## WHAT IS BEING ASKED
Where the word "frota" shows up in the entries below, please copy the whole line.

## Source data
---------------

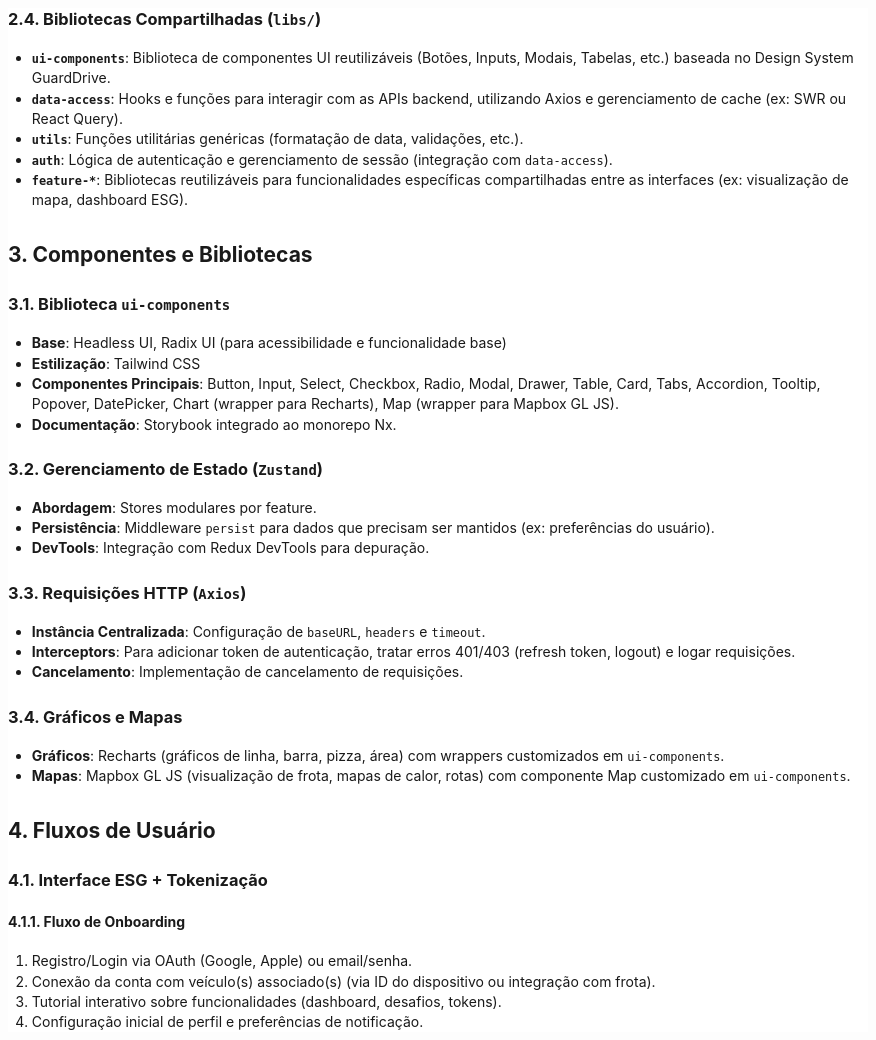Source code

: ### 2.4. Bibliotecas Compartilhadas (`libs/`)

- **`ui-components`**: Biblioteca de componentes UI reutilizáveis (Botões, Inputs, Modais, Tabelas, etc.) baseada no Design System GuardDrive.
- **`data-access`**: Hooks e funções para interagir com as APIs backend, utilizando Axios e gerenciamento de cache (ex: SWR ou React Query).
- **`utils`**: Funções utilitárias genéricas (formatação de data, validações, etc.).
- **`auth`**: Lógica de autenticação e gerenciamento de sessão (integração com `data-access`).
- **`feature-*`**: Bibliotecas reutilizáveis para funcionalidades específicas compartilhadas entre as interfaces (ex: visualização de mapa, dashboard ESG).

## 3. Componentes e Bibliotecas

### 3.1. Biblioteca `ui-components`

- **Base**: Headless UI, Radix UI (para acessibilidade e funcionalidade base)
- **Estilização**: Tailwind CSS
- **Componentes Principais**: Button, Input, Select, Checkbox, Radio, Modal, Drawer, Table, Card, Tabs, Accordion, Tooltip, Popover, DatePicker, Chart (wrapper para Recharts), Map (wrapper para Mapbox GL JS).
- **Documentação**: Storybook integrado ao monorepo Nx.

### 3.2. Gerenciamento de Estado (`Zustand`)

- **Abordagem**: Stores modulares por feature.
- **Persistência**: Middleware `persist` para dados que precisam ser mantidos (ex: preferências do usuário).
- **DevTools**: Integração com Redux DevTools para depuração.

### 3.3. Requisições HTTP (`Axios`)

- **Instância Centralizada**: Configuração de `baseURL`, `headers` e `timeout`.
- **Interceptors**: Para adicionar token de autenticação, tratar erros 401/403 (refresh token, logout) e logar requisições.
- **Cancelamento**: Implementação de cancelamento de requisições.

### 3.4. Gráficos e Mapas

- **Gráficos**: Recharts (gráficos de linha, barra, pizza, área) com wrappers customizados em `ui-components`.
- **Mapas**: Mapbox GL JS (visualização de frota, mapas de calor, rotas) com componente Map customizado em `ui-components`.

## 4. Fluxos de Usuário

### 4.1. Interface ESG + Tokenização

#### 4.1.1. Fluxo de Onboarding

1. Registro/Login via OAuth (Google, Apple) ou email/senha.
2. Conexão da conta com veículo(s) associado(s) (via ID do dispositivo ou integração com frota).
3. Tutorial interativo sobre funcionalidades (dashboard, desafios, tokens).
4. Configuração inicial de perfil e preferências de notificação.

---------------

## EXERCISE RESPONSE
- **Mapas**: Mapbox GL JS (visualização de frota, mapas de calor, rotas) com componente Map customizado em `ui-components`.
2. Conexão da conta com veículo(s) associado(s) (via ID do dispositivo ou integração com frota).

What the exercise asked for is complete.